俺がそう言うと、ローデンさんは机に身を乗り出して、俺に言ってくる。

「そんな事ないはずですよ!5階層で出て来るアギトアントなんて、すごく強いんですよ!」

あ、あの不意打ちしてきたやつか。あいつ、アギトアントって言うのか……まんまじゃねえか。

「でも、一瞬で倒せましたよ」

「そんなはずないです!」

俺が言うと、ローデンさんは否定する。

「いや、それならこの魔晶石は何なんですか?」

「そ、それは……」

俺がそう言うと、ローデンさんは言葉に詰まる。

そして……

「それなら、次にダンジョンに行く時は私もついて行きますから!」

そんな事を言い出した。

「ええ!?それって大丈夫なんですか?」

俺が聞くと……

「ギルド長に許可を貰いますから、大丈夫です!」

そう言う。

「いや、でも……」

「無茶な事をする新人冒険者が、1人でどんどんダンジョン深くへ潜っていくので、私もついて行きますって言えば、許可は取れます。それとも何ですか?私が一緒にいるとダンジョン深くに潜らないから嫌なんですか?それなら、あなたをダンジョンへの出入禁止にしますよ」

そう怖い顔で言われる。

「あ……はい……分かりました……」

そして、俺はそう言うしかなかったのだった。


「はあ……何でこんな事に……」

俺はあの後、魔晶石を換金してからギルドを出た。

そして今はミセリスに戻って来て、自分の部屋で休んでいる。

「こうなったら仕方ない、ローデンさんを連れて行くしかないか」

そうして、少し厄介な事になってしまったと思ったのだった。


次の日。

「これは今日の分の宿泊費です」

俺はダンジョンへ行く前に、マックスさんに今日の宿泊費を払う。

「本当にいいのか?昨日も言ったが、別に貰わなくてもいいんだが」

「いえ、泊めていただいてるだけじゃなく、ご飯までいただいてるんですから、ちゃんと払いますよ」

俺は昨日から宿泊費を払っていた。

昨日、換金したら6000円となったので、そこから宿泊費を払っている。

因みに、ミセリスの宿泊費は1泊2000円の食事つきと、かなり安くなっている。

それにも関わらず、俺が泊まっている間は誰も泊まりに来ていない。聞いたところ、ここに泊まるのは多くても月に20人程だとか。

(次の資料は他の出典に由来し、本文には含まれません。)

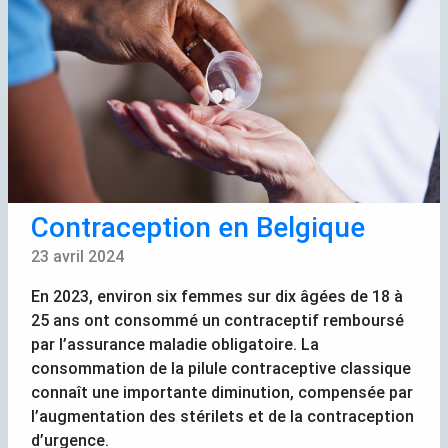
Contraception en Belgique
23 avril 2024
En 2023, environ six femmes sur dix âgées de 18 à
25 ans ont consommé un contraceptif remboursé
par l’assurance maladie obligatoire. La
consommation de la pilule contraceptive classique
connaît une importante diminution, compensée par
l’augmentation des stérilets et de la contraception
d’urgence.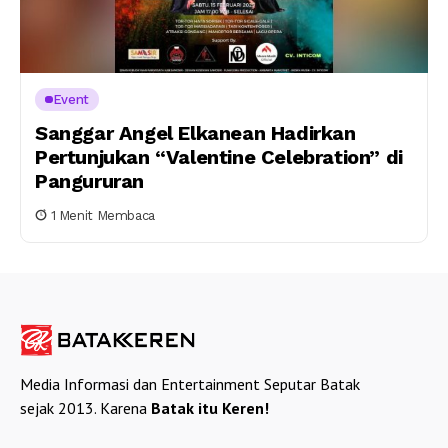
Event
Sanggar Angel Elkanean Hadirkan
Pertunjukan “Valentine Celebration” di
Pangururan
1 Menit Membaca
Media Informasi dan Entertainment Seputar Batak
sejak 2013. Karena
Batak itu Keren!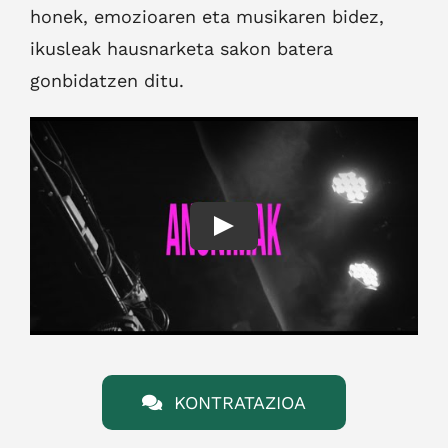
honek, emozioaren eta musikaren bidez,
ikusleak hausnarketa sakon batera
gonbidatzen ditu.
Play
KONTRATAZIOA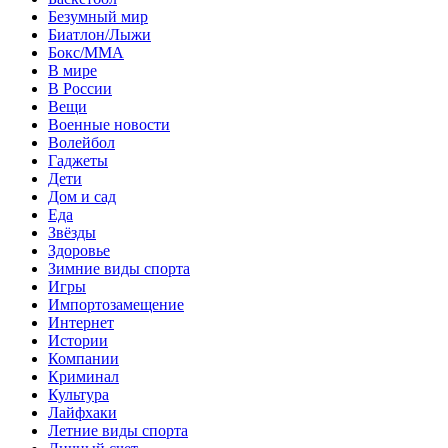
Безумный мир
Биатлон/Лыжи
Бокс/MMA
В мире
В России
Вещи
Военные новости
Волейбол
Гаджеты
Дети
Дом и сад
Еда
Звёзды
Здоровье
Зимние виды спорта
Игры
Импортозамещение
Интернет
Истории
Компании
Криминал
Культура
Лайфхаки
Летние виды спорта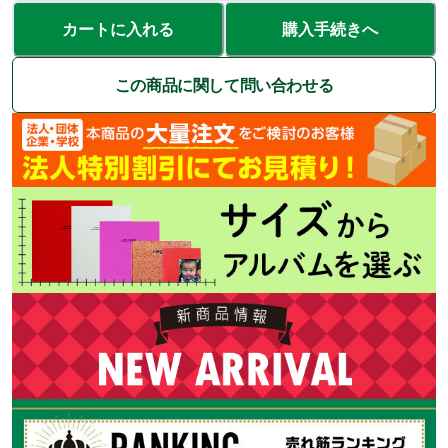
カートに入れる
購入手続きへ
この商品に関して問い合わせる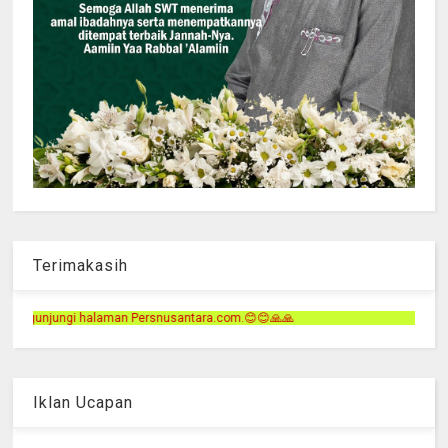
Terimakasih
usantara.com.😊😊🙏🙏
Iklan Ucapan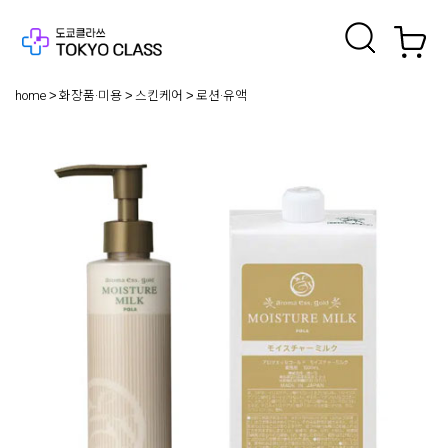
home
화장품·미용
스킨케어
로션·유액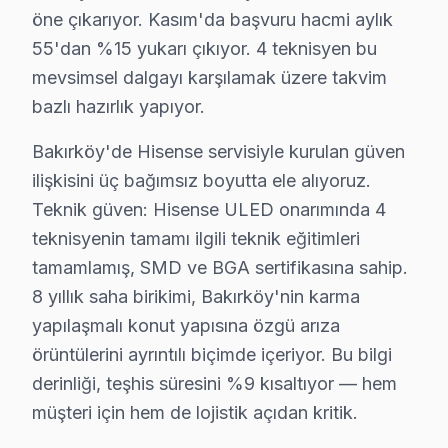
Not: Bakırköy'de nihai fiyat, arıza teşhisinden sonra ke
öne çıkarıyor. Kasım'da başvuru hacmi aylık
55'dan %15 yukarı çıkıyor. 4 teknisyen bu
Bakırköy Hisense TV Tamir Garantisi – Yazılı 
mevsimsel dalgayı karşılamak üzere takvim
Hisense TV Servis Garanti Belgesi – Yazılı ve İmzalı Güvence
bazlı hazırlık yapıyor.
Bakırköy'da Hisense televizyon tamiri yaptıranlar için
Bakırköy'de Hisense servisiyle kurulan güven
Bakırköy'de her onarımda ne sağlıyoruz?
ilişkisini üç bağımsız boyutta ele alıyoruz.
• 2 yıl yazılı işçilik garantisi
Teknik güven: Hisense ULED onarımında 4
• Bakırköy'de kullanılan orijinal parçalar için 2 yıl parç
teknisyenin tamamı ilgili teknik eğitimleri
• Aynı sorunun tekrarı → Bakırköy'de ücretsiz yenid
tamamlamış, SMD ve BGA sertifikasına sahip.
• Resmi fatura + garanti belgesi (kağıt/dijital)
8 yıllık saha birikimi, Bakırköy'nin karma
yapılaşmalı konut yapısına özgü arıza
Bakırköy'de garanti süreci nasıl işler?
örüntülerini ayrıntılı biçimde içeriyor. Bu bilgi
Onarım bittikten sonra Bakırköy servisimizde imzalı gara
derinliği, teşhis süresini %9 kısaltıyor — hem
Bakırköy'da Hisense servisi sonrası güvende olun.
müşteri için hem de lojistik açıdan kritik.
Bakırköy Hisense Ekspres Servis – Sabah Ara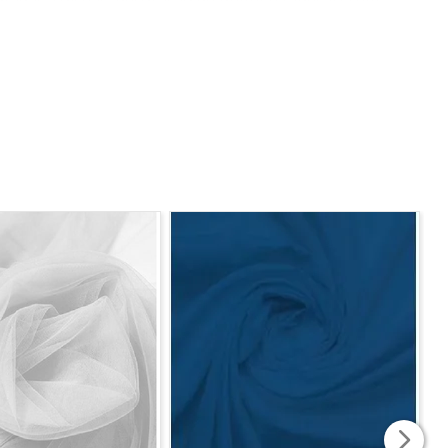
fadas, colchas, decoração de buffet e tapeçaria em
sofisticado, elegante e personalizado.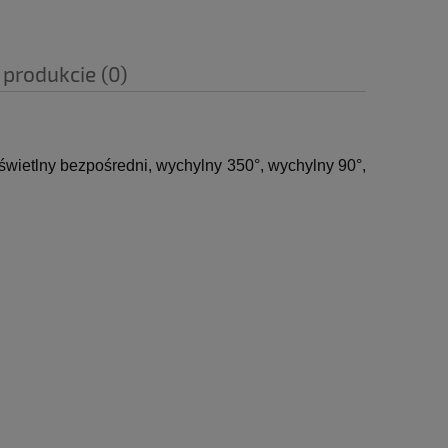
 produkcie (0)
etlny bezpośredni, wychylny 350°, wychylny 90°,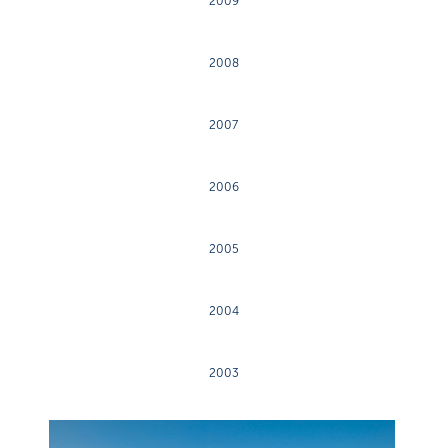
2009
2008
2007
2006
2005
2004
2003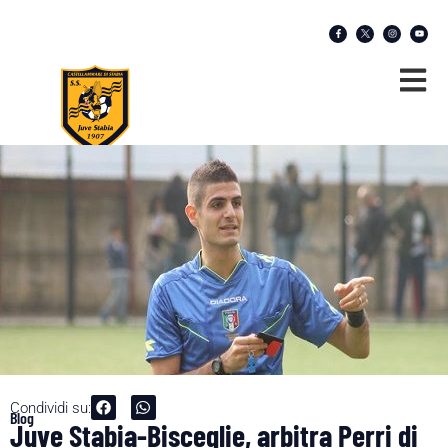
Condividi su:
Blog
Juve Stabia-Bisceglie, arbitra Perri di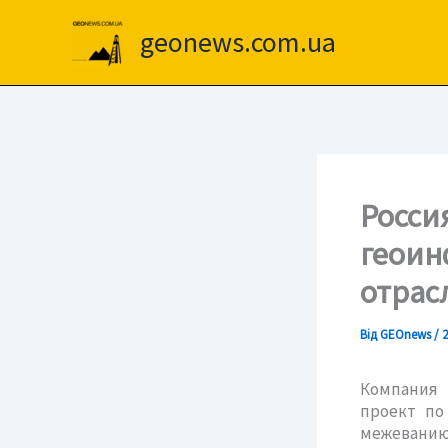
Перейти
до
geonews.com.ua
вмісту
Росси
геоин
отрас
Від
GEOnews
/
2
Компания 
проект по
межеванию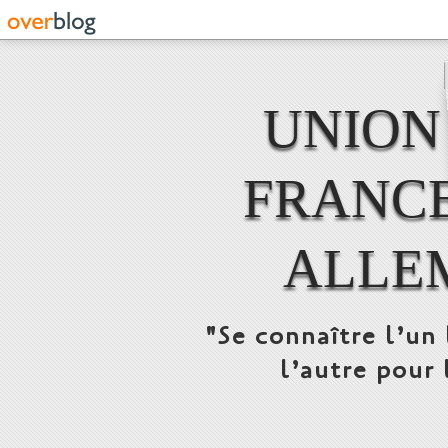
UNION
FRANCE
ALLE
"Se connaître l’un 
l’autre pour 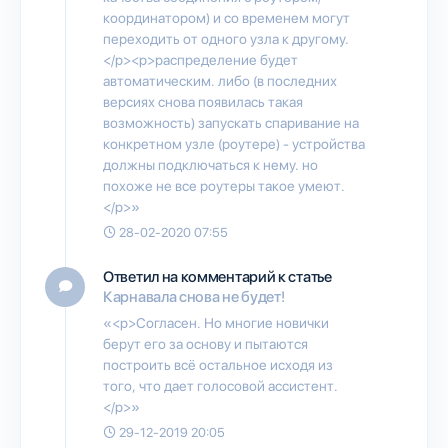
координатором) и со временем могут
переходить от одного узла к другому.
</p><p>распределение будет
автоматическим. либо (в последних
версиях снова появилась такая
возможность) запускать спаривание на
конкретном узле (роутере) - устройства
должны подключаться к нему. но
похоже не все роутеры такое умеют.
</p>»
28-02-2020 07:55
Ответил на комментарий к статье
Карнавала снова не будет!
«<p>Согласен. Но многие новички
берут его за основу и пытаются
построить всё остальное исходя из
того, что дает голосовой ассистент.
</p>»
29-12-2019 20:05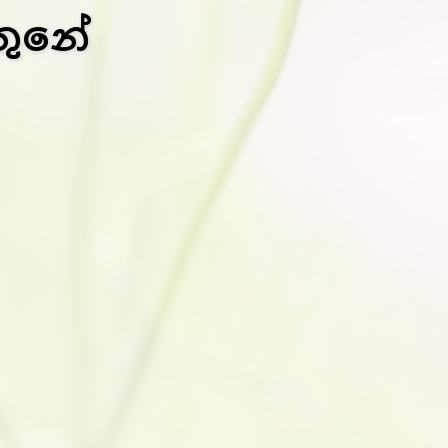
දතුනේ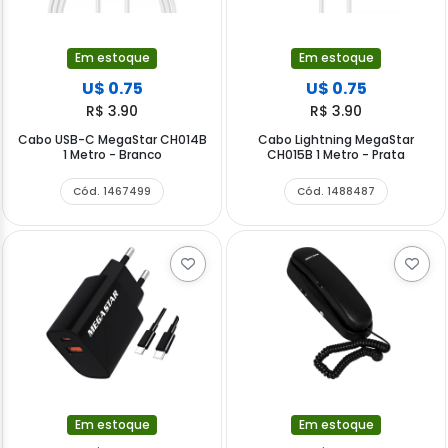
Em estoque
Em estoque
U$ 0.75
U$ 0.75
R$ 3.90
R$ 3.90
Cabo USB-C MegaStar CH014B
Cabo Lightning MegaStar
1 Metro - Branco
CH015B 1 Metro - Prata
Cód. 1467499
Cód. 1488487
Em estoque
Em estoque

それでやっていけるのかと聞いたところ、今は貯金を切り崩しているが、このままだとまずいと言っていた。

俺はそれを何とかしたいと思っているが、今はダンジョンに潜って宿泊費を稼ぐ方が先だろう。

「それでは、いってきます」

「ああ、気をつけてな」

「無茶しちゃ駄目よ」

マックスさんとカレンさんにそう言われ、俺は頷いて外に出た。

「先ずはギルドだな」

俺は昨日言われた通り、ローデンさんを迎えにギルドへと向かったのだった。